Carlota - Nonato, fui passar um carnaval em Guimarães quando o prefeito ainda era Padre William, fui incentivada a ir ao carnaval por Stélio e Ana Maria Ribeiro (Aninha) e Stelmo, que até hoje brincam o carnaval vestidos de mulher. Foram me buscar na casa de Aninha, brincamos pelas ruas e depois fomos para a Praça Luís Domingues. Chegando lá perto do palco, o professor Valber Pereira que estava ao microfone, me anunciou e que eu estava sendo homenageada naquele momento pelos vimarenses. Aí é que eu fui entender essa insistência deles. E por que estava organizada uma manifestação e eu não sabia, mas foi muito boa, muito alegre, gostei muito da manifestação em praça pública, falei ao microfone, chorei, mas valeu a pena, se sabe que alguém nos valoriza, apesar de estarmos velha (risos). Nonato, eu já tinha chorado muito quando encontrei Pedro Marujo numa cadeira de rodas. Ele estava bem no canto do sobrado com a esposa dele, eu chorava e ele também,. Aí eu dizia: - Não chora, Pedro, tu foste cacique da minha tribo. Chorávamos, ríamos... mas faz parte da nossa vida.

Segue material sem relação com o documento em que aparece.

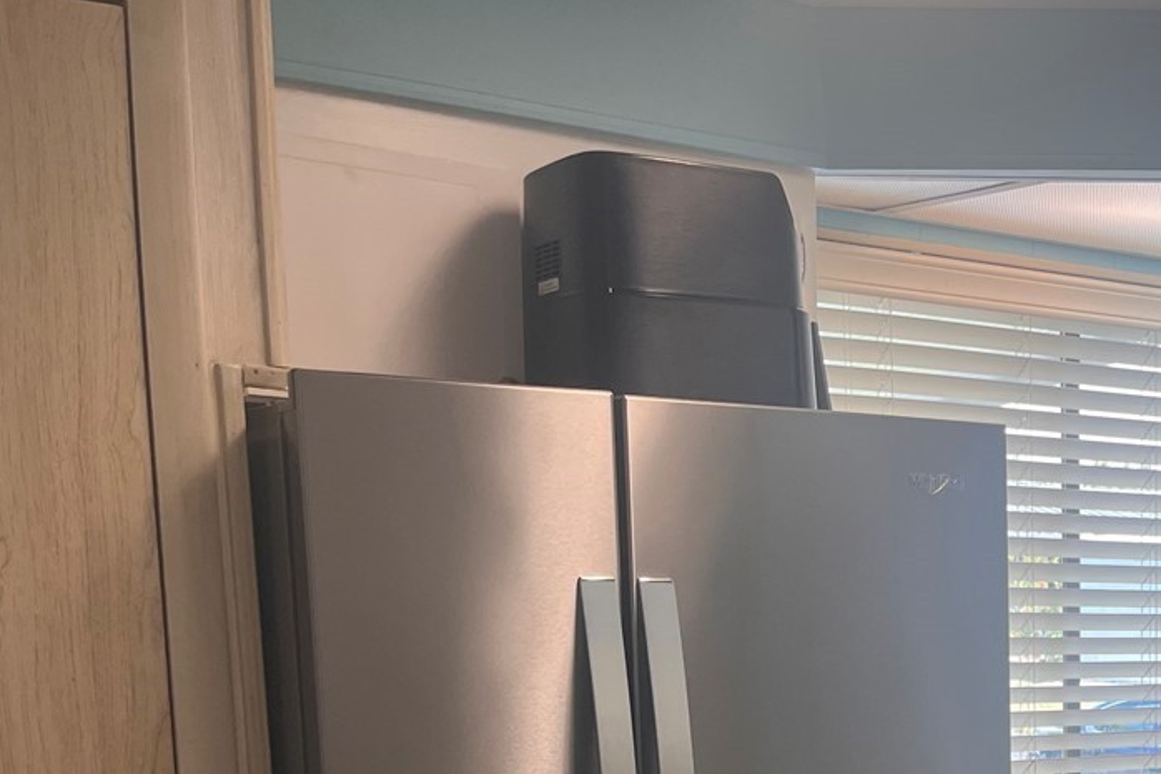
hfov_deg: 29.3
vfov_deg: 20.6
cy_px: 912
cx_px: 1276
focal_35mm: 62
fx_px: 1999
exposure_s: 1/120
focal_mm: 5.1
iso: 40
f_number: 1.6
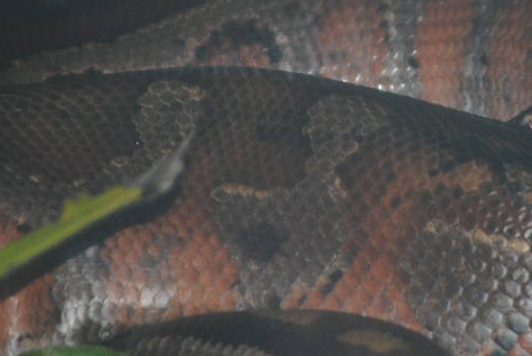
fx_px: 9421
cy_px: -29
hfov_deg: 3.2
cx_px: 499
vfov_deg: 2.2
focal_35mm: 637
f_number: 5
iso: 200
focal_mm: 135
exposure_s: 1/60
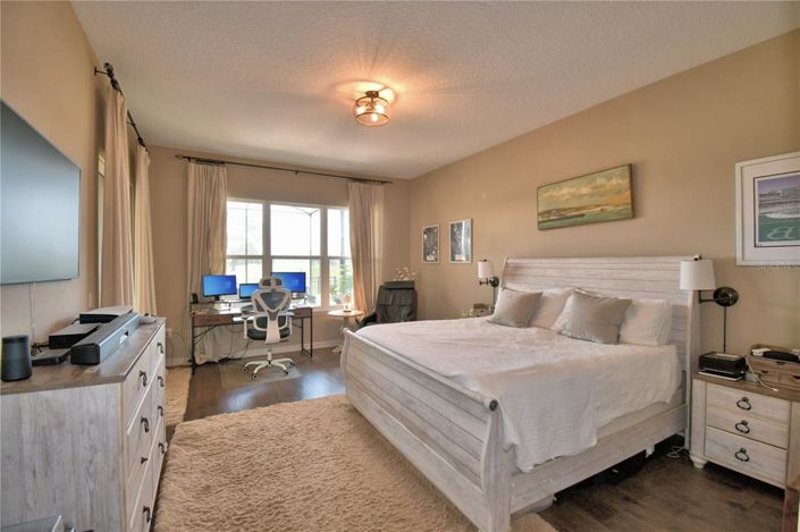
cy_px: 266
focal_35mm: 15
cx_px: 400
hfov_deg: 100.4
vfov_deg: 77.2
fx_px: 333
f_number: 4.5
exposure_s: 1/40
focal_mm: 10
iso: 200
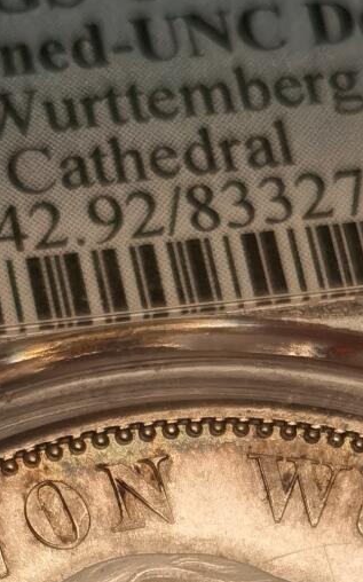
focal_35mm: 203
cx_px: 258
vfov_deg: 10.1
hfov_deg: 6.5
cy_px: 787
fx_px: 3217
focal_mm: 5.56
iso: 50
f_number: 16
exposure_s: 1/1575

Blog Vimarense – Nesse período tinha desfile de outros blocos na cidade?
Carlota – Tinha um bloco da Rua do Porto chamado de Turma de Mangueira e que tinha o apelido de “Tá na Bolacha”, porque resolviam as coisas na briga (risos), o de Enézio que era Veteranos do Samba; no Cumã tinha um bloco mas não brincava na sede porque dava muita briga nessa época; tinha um bloco do pessoal da padaria, (funcionava na rua Professor Osório Anchieta), parece-me que também tinha um de Carapirá, Genipaúba, Maçaricó, que não lembro o nome e a Casinha da Roça que quando a Tribo acabava de se apresentar íamos brincar o tambor de crioula na Casinha da Roça. Era para a animação não acabar, nós quem fazíamos a animação do nosso carnaval. Nonato, a Casinha da Roça sempre teve a ajuda de Janilson Schalcher, Mário Veloso e Arnaldo Melo, enfim todos quem participavam com a gente da Casinha da Roça contribuíam, levavam carne assada, peixe, arroz, coco para enfeitar. O que marcou a nossa brincadeira do Apache foi um prêmio que ganhamos no último ano que apresentamos e que com o dinheiro da premiação contratamos o moço da cantina para fazer doces e pastéis e no intervalo da nossa apresentação sentamos no meio do Casino e foi distribuído o lanche, que foi comprado com o dinheiro que ganhamos.
Blog Vimarense – O Bloco de Enézio já existia nessa época?
Carlota – Já sim. De Enézio e um da Rua do Porto.
Blog Vimarense – Já havia nesse período o desfile das escolas de samba do interior?
Carlota – Ainda não.
Blog Vimarense – Qual foi o último carnaval que a senhora passou em Guimarães?
Carlota – Foi no último ano da administração do Padre William e quando fui homenageada. E uma grande homenagem, Nonato. Eu queria tanto que o nosso povo fosse mais unido para lutar em prol da nossa terra.
Blog Vimarense – Muito obrigado pela entrevista.
Carlota – Eu quem agradeço, Nonato. Esqueci de falar que o sonho nosso, meu e de meu marido antes de falecer era morar em Guimarães depois de aposentados, mas o destino não permitiu. Não te conhecia, mas quando tomei as informações fui descobrir que você é filho de um casal muito amigo nosso que é Antônio Luís e Mundiquinha Brito. Te agradeço e te desejo tudo de bom.